Last week we went to Chuck E. Cheese, where a good time was had by all. Some pictures of Jenna enjoying the rides.

An update on the Kitten front--Hunter went for his shots, got prodded, probed, poked, tested for all those nasty kitty diseases, de-wormed, the whole nine yards. Except for de-nutting, which will take place at 5-6 months. The vet estimates him at 3 months, which makes the bloggers who guessed he was four weeks old when he stowed away under my van right on target.

All is well--a healthy kitty. The vet, who has cats of his own, remarked that Hunter has the makings of a good cat. "You've got a good cat," I think were his words. Something profound like that. "I spent time with him in the back, he's a good one. I can tell."

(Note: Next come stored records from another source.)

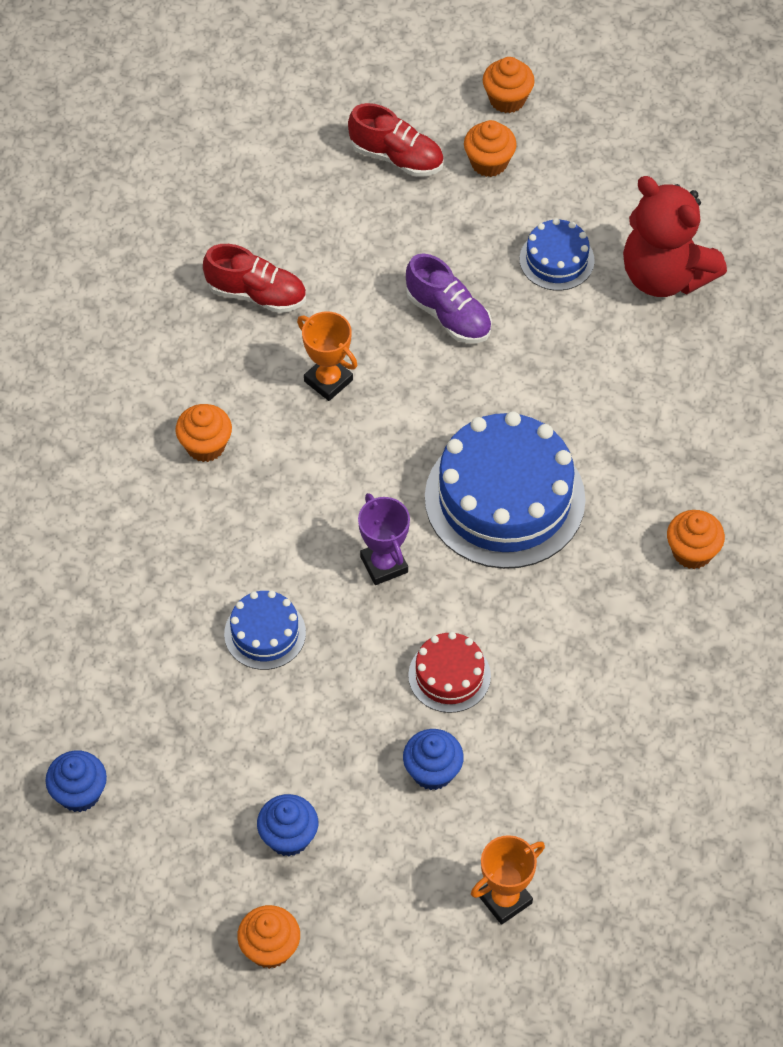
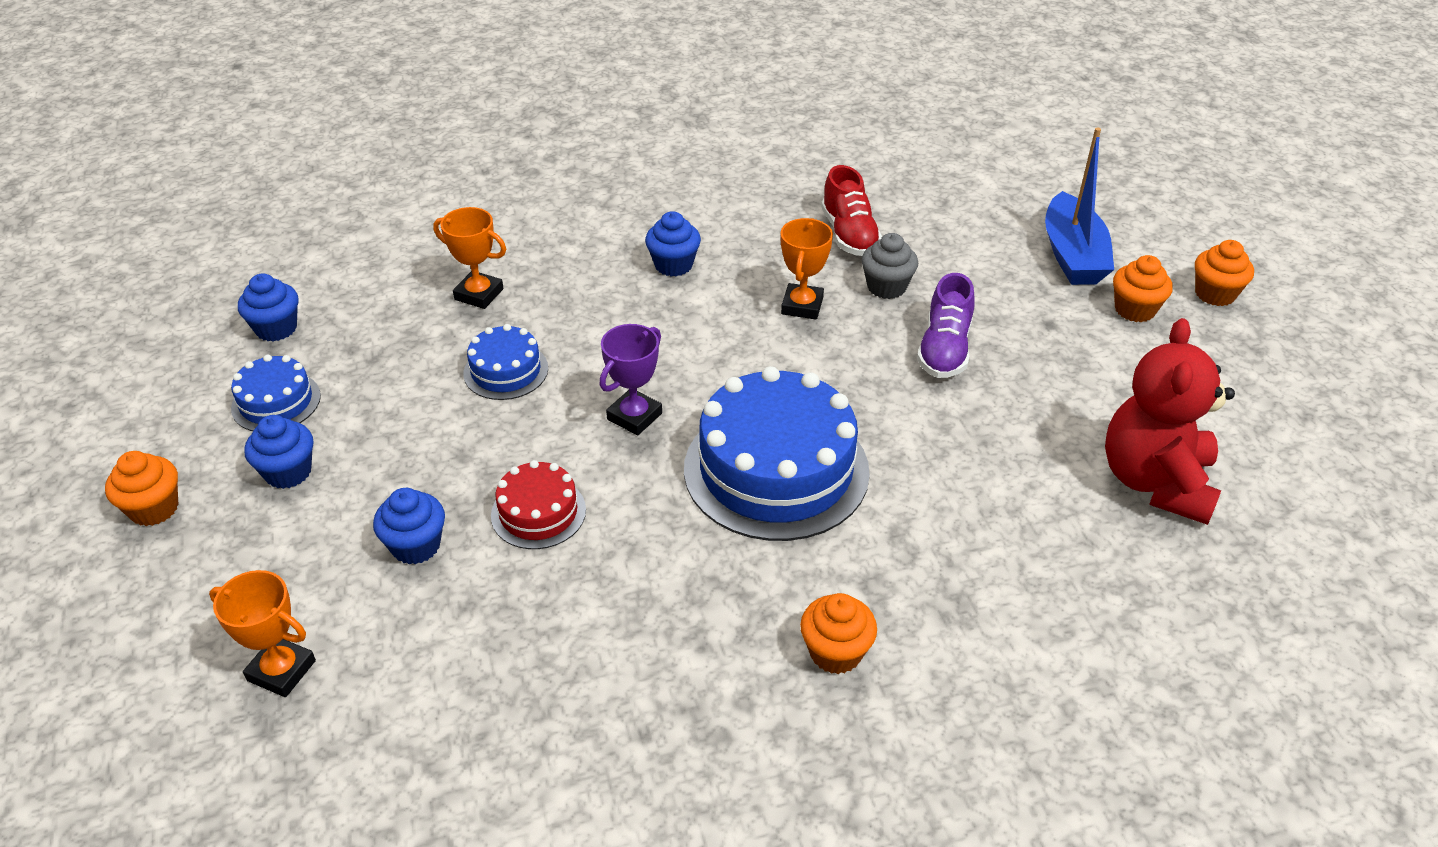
camera: 60 degrees right, 15 degrees down
orange cupcake [175,404,232,462] -> blue cupcake [645,211,701,277]
red shoe [348,103,444,177] -> blue boat [1045,127,1114,285]
blue cake [520,218,595,291] -> blue cake moved to [231,354,321,431]
none -> orange trophy [433,207,506,309]
none -> grey cupcake [861,233,918,299]

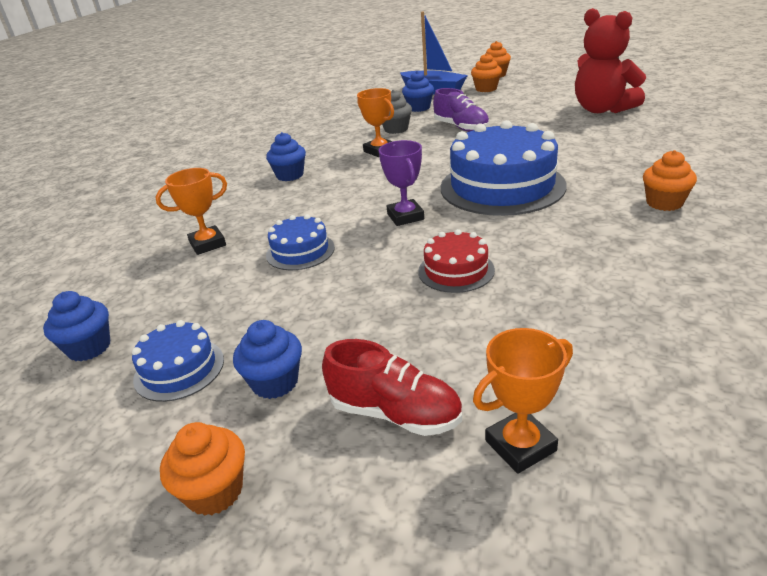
camera: 50 degrees left, 10 degrees down
blue cupcake [373,488,445,564] -> blue cupcake moved to [402,71,434,112]
red shoe [821,165,882,256] -> red shoe moved to [322,339,462,436]

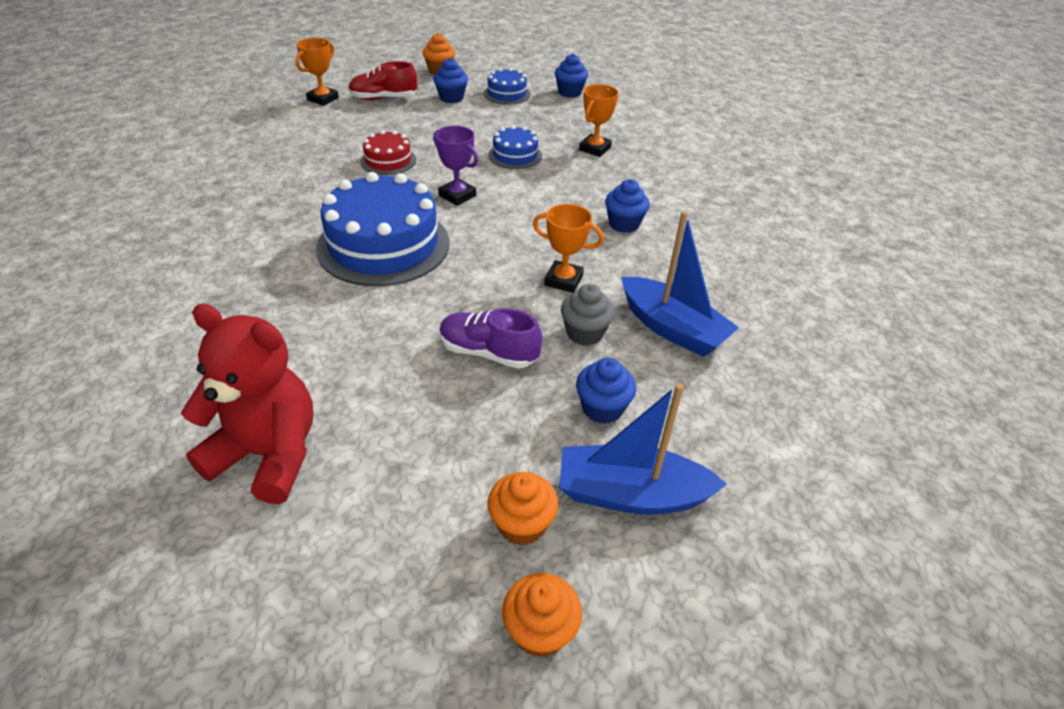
camera: 145 degrees right, 10 degrees up
orange cupcake [643,150,697,211] -> none
none -> blue boat [621,211,739,357]

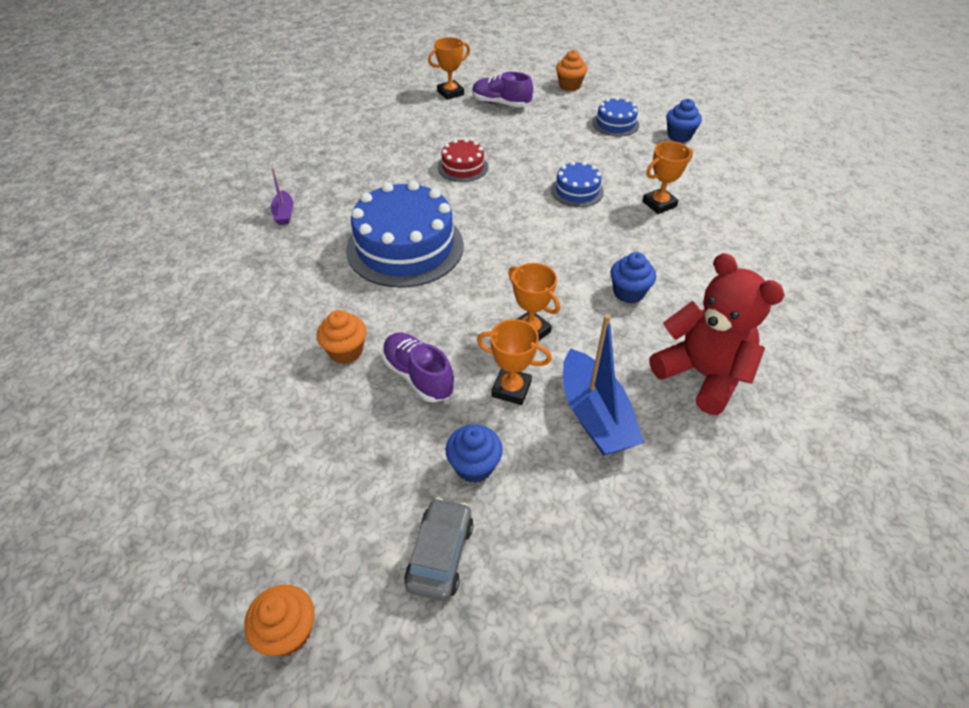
camera: 30 degrees right, 5 degrees up
red teddy bear [181,304,313,504] -> red teddy bear moved to [649,253,785,415]
red shoe [348,61,417,100] -> purple shoe [472,72,533,107]
blue cupcake [433,58,468,103] -> none
purple trophy [433,126,478,206] -> none
orange cupcake [487,472,558,546] -> orange cupcake moved to [317,310,366,364]
blue boat [559,383,727,515] -> grey car [404,497,474,601]
grey cupcake [561,284,615,346] -> orange trophy [477,319,552,405]
none -> purple boat [271,168,293,225]

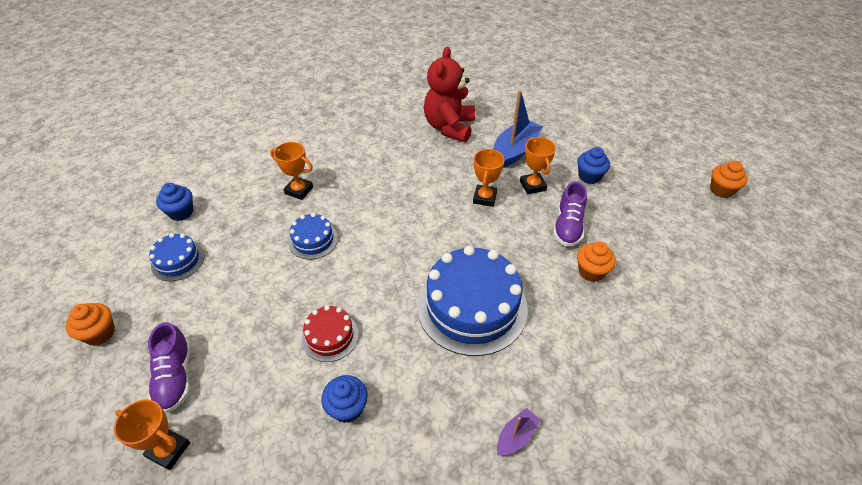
camera: 125 degrees left, 0 degrees up
grey car [404,497,474,601] -> none
blue cupcake [610,252,656,303] -> blue cupcake moved to [321,375,368,423]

No going outside until after the third series of shots, says the vet. So he's still king of the roost, torturing us with nails and teeth, immune to the squirt bottle already. We're glad to have him around. He is a special creature. Thanks to all of you who encouraged us to make a go of it with the little bugger.

Movie night

We went to the video store to rent some movies last night, but they had a deal where they were selling pre-enjoyed movies 4 for $20. Given that I've never yet returned a video on time (the $15 in late fees waiting for us are testimony to that), this seemed like a better deal than renting. So we got four movies and watched one last night. The Caveman's Valentine. How to describe it? It was intense. Very. If you can get it for $5.00 or rent it, it's worth it.


And the trailer.

Farrago, do you need a new home?

Seems FARRAGO has been having trouble with her hosting provider or something I'm still not sure I understand. For now, go here to read FARRAGO, and while you're there, it looks like there's two drinks left from the big blog party last night. I'll race you there!